What you have to do:
Transcribe the lines below exactly, beginning with the line that holds "index dip: (714, 124)" and ending with the final line, both included. Pictures are to be left out.

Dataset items
>>>
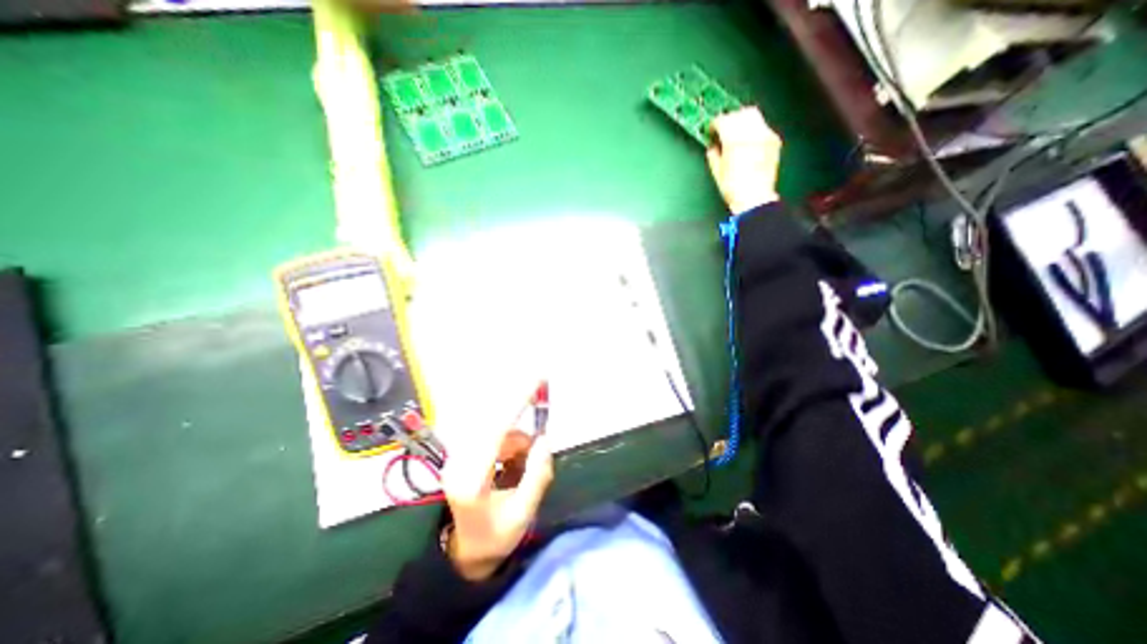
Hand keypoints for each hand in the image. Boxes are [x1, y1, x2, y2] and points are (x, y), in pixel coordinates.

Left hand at [439, 405, 554, 580]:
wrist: (463, 553)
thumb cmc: (495, 538)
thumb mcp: (522, 514)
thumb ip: (536, 475)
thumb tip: (544, 439)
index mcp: (471, 480)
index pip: (496, 430)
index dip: (517, 402)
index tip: (537, 380)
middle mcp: (459, 462)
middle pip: (496, 424)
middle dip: (523, 423)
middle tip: (543, 412)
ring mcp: (458, 456)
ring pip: (498, 430)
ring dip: (518, 442)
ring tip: (524, 468)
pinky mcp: (463, 454)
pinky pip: (494, 436)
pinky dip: (510, 444)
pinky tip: (513, 464)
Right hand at [703, 107, 783, 213]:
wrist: (755, 198)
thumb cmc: (732, 189)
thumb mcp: (717, 172)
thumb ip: (713, 155)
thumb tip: (713, 146)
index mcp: (734, 141)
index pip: (723, 121)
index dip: (714, 124)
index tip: (711, 131)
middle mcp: (751, 133)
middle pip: (740, 113)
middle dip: (729, 119)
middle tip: (723, 129)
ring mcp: (765, 136)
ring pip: (754, 115)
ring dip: (742, 120)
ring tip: (736, 132)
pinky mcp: (774, 141)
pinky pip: (762, 126)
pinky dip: (753, 128)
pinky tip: (748, 140)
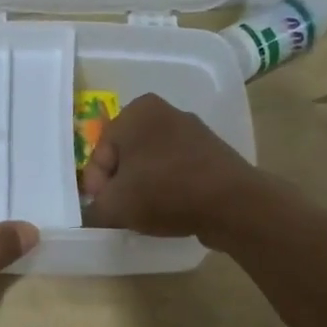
<<<
Reply to the task:
index dip: (714, 124)
index tip: (711, 131)
middle mcp: (751, 133)
middle pip: (740, 113)
middle dip: (729, 119)
middle tip: (723, 129)
ring mcp: (765, 136)
ring pip: (754, 115)
ring dip: (742, 120)
ring tip: (736, 132)
pinky mcp: (774, 141)
pinky pip: (762, 126)
pinky dip: (753, 128)
pinky tip: (748, 140)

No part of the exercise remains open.